Project 7: Zero-Downtime Rolling Updates

Orchestrate staged application rollout with host draining, health gates, and controlled failure domains.

Quick Reference

Attribute Value
Difficulty Level 3
Time Estimate 20-32 hours
Main Programming Language YAML orchestration
Coolness Level 4
Business Potential 3. Service & Support
Prerequisites P03, P05, P06
Key Topics serial batches, delegation, health checks, recovery

1. Learning Objectives

  1. Design canary-to-full rollout sequencing.
  2. Use delegated tasks for load balancer drain/rejoin.
  3. Gate host progression on objective health checks.
  4. Recover safely from mid-rollout failures.

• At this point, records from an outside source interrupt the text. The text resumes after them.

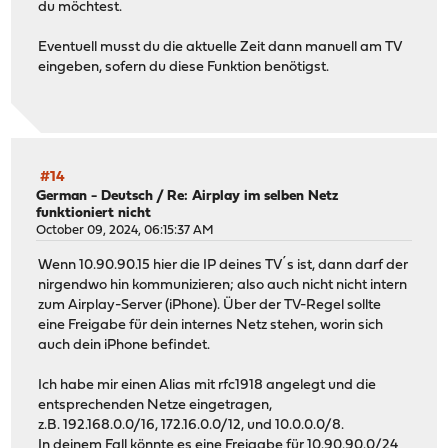
du möchtest.
Eventuell musst du die aktuelle Zeit dann manuell am TV
eingeben, sofern du diese Funktion benötigst.
#14
German - Deutsch
/
Re: Airplay im selben Netz
funktioniert nicht
October 09, 2024, 06:15:37 AM
Wenn 10.90.90.15 hier die IP deines TV´s ist, dann darf der
nirgendwo hin kommunizieren; also auch nicht nicht intern
zum Airplay-Server (iPhone). Über der TV-Regel sollte
eine Freigabe für dein internes Netz stehen, worin sich
auch dein iPhone befindet.
Ich habe mir einen Alias mit rfc1918 angelegt und die
entsprechenden Netze eingetragen,
z.B. 192.168.0.0/16, 172.16.0.0/12, und 10.0.0.0/8.
In deinem Fall könnte es eine Freigabe für 10.90.90.0/24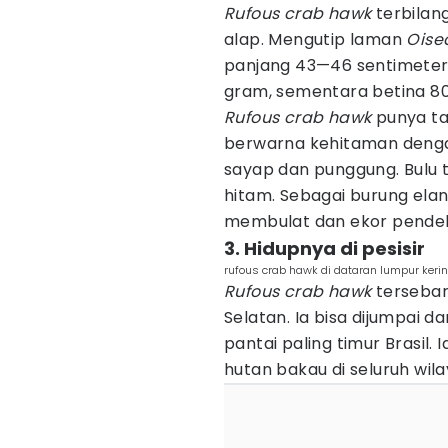
Rufous crab hawk
terbilan
alap. Mengutip laman
Oise
panjang 43—46 sentimeter.
gram, sementara betina 8
Rufous crab hawk
punya ta
berwarna kehitaman deng
sayap dan punggung. Bulu
hitam. Sebagai burung ela
membulat dan ekor pende
3. Hidupnya di pesisir
rufous crab hawk di dataran lumpur keri
Rufous crab hawk
tersebar
Selatan. Ia bisa dijumpai d
pantai paling timur Brasil
hutan bakau di seluruh wil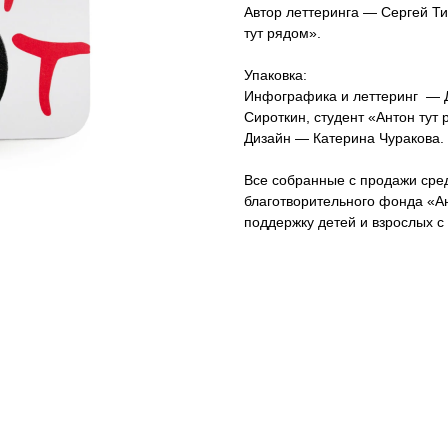
Автор леттеринга — Сергей Ти
тут рядом».
Упаковка:
Инфографика и леттеринг — 
Сироткин, студент «Антон тут 
Дизайн — Катерина Чуракова.
Все собранные с продажи сред
благотворительного фонда «Ан
поддержку детей и взрослых с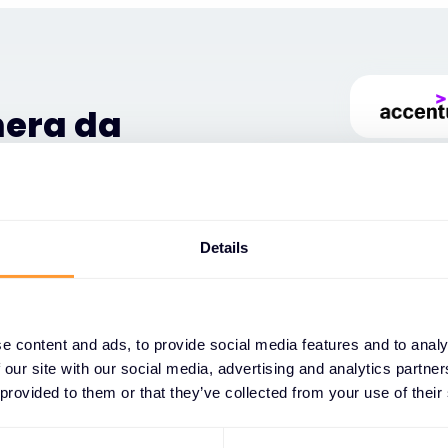
nera da
t i prošire
Details
 njihov uspeh pokreće naš
atnim programima obuke,
većenim strukturama
e portfolije usluga, ubrzaju
e content and ads, to provide social media features and to analy
ne prilike.
 our site with our social media, advertising and analytics partn
 provided to them or that they’ve collected from your use of their
užamo pristup vodećim
ma, marketinškim resursima i
đuju njihovu konkurentsku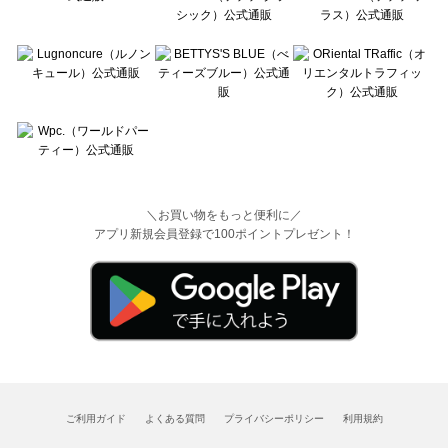
＼お買い物をもっと便利に／
アプリ新規会員登録で100ポイントプレゼント！
ご利用ガイド
よくある質問
プライバシーポリシー
利用規約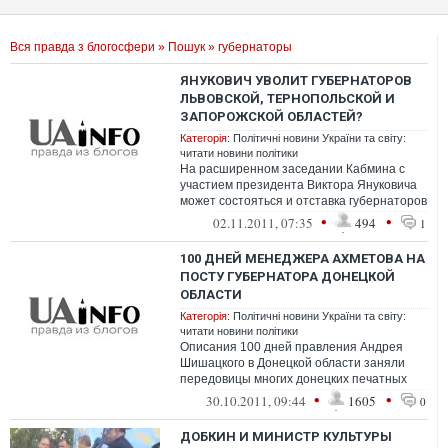
Вся правда з блогосфери
»
Пошук
» губернаторы
ЯНУКОВИЧ УВОЛИТ ГУБЕРНАТОРОВ
ЛЬВОВСКОЙ, ТЕРНОПОЛЬСКОЙ И
ЗАПОРОЖСКОЙ ОБЛАСТЕЙ?
Категорія:
Політичні новини України та світу:
читати новини політики
На расширенном заседании Кабмина с
участием президента Виктора Януковича
может состояться и отставка губернаторов
Львовской, Тернопольской, Одесской и...
•
•
02.11.2011, 07:35
494
1
100 ДНЕЙ МЕНЕДЖЕРА АХМЕТОВА НА
ПОСТУ ГУБЕРНАТОРА ДОНЕЦКОЙ
ОБЛАСТИ
Категорія:
Політичні новини України та світу:
читати новини політики
Описания 100 дней правления Андрея
Шишацкого в Донецкой области заняли
передовицы многих донецких печатных
СМИ на текущей неделе. 12 июля 2011
•
•
30.10.2011, 09:44
1605
0
года Пр...
ДОБКИН И МИНИСТР КУЛЬТУРЫ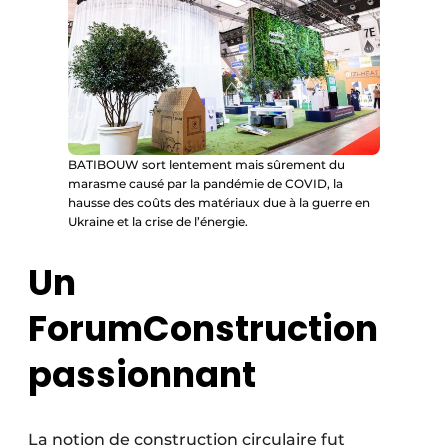
BATIBOUW sort lentement mais sûrement du
marasme causé par la pandémie de COVID, la
hausse des coûts des matériaux due à la guerre en
Ukraine et la crise de l’énergie.
Un
ForumConstruction
passionnant
La notion de construction circulaire fut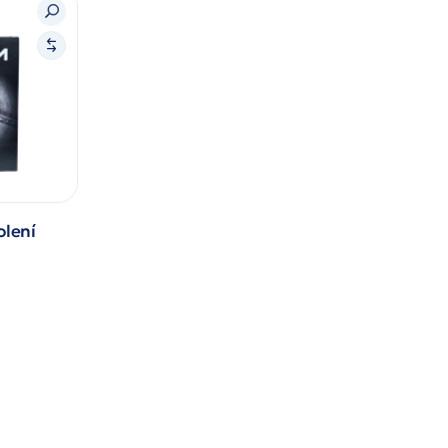
olení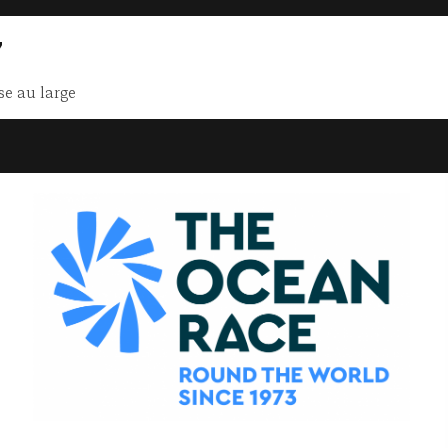
7
se au large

2. All Theory Needed (Per-Concept Breakdown)

2.1 Failure-Domain-Aware Orchestration

Fundamentals Rolling updates reduce blast radius by limiting concurrent changes. serial controls batch size; health gates decide progression.

Deep Dive into the concept The dangerous assumption is that sequential execution alone ensures safety. Real safety requires drain-before-change, post-change readiness checks, and deterministic rollback/hold behavior when gates fail.

Mental model diagram

batch select -> drain -> deploy -> verify -> rejoin -> next batch

Where you’ll apply it P07 and capstone.


3. Project Specification

3.1 What You Will Build

A rolling deployment playbook that:

  • drains one host from load balancer
  • deploys artifact/config
  • validates readiness
  • rejoins host
  • repeats by batch

3.2 Functional Requirements

  1. Uses explicit batch strategy.
  2. Uses delegated load balancer operations.
  3. Blocks progression on failed readiness check.
  4. Produces clear per-host rollout evidence.

3.4 Example Output

$ ansible-playbook -i inventory_cloud.yml rolling_update.yml
TASK [Drain host from LB] .... changed
TASK [Deploy release] ........ changed
TASK [Health gate] ........... ok
TASK [Rejoin host to LB] ..... changed

3.7 Real World Outcome

3.7.1 How to Run

ansible-playbook -i inventory_cloud.yml rolling_update.yml

3.7.2 Golden Path Demo

Continuous client checks show no request failure spike.

3.7.3 Failure Demo

One host fails readiness; rollout pauses with host isolated from pool and clear failure output.


4. Solution Architecture

LB control (delegated) <-> web host update (targeted) <-> health validation

5. Implementation Guide

5.3 The Core Question You’re Answering

“How do I deliver changes across a live fleet without violating availability goals?”

5.4 Concepts You Must Understand First

  1. serial batch semantics.
  2. Delegated task context and concurrency.
  3. Readiness vs liveness checks.

5.5 Questions to Guide Your Design

  1. What is your safe initial canary size?
  2. Which gate failure should stop rollout immediately?

5.6 Thinking Exercise

For a 10-node service, model capacity impact with batch size 2 if one host fails permanently during rollout.

5.7 Interview Questions

  1. Why is health gating mandatory in rolling updates?
  2. How do delegated race conditions happen?
  3. What is your rollback trigger policy?

5.8 Hints in Layers

  • Hint 1: Start with batch size 1 canary.
  • Hint 2: Add explicit timeout policy.
  • Hint 3: Record LB state transitions.
  • Hint 4: Run client-side continuous probe during deployment.

6. Testing Strategy

  1. Clean golden-path rollout.
  2. Induced readiness failure on one host.
  3. Rerun from failed midpoint and verify safe recovery.

7. Common Pitfalls & Debugging

Pitfall Symptom Solution
weak health gate bad host rejoins stronger readiness checks
parallel LB writes inconsistent pool state throttle delegated operations
oversized batch visible outage reduce serial and add canary

8. Extensions & Challenges

  • Add staged percentages (1, 20%, 100%).
  • Add automated rollback handler on failed gate.
  • Add SLO-aware pause/continue decision step.

9. Real-World Connections

This is the same control pattern used in high-availability update pipelines in mature platform teams.


10. Resources

  • Ansible strategies docs
  • Delegation docs
  • SRE release engineering chapters

11. Self-Assessment Checklist

  • I can explain batch progression and stop conditions.
  • I can prove host drain/rejoin sequencing.
  • I can recover safely from mid-rollout failure.

12. Submission / Completion Criteria

  • Minimum: successful staged rollout.
  • Full: includes controlled failure and recovery evidence.
  • Excellence: includes automated rollback and SLO gating.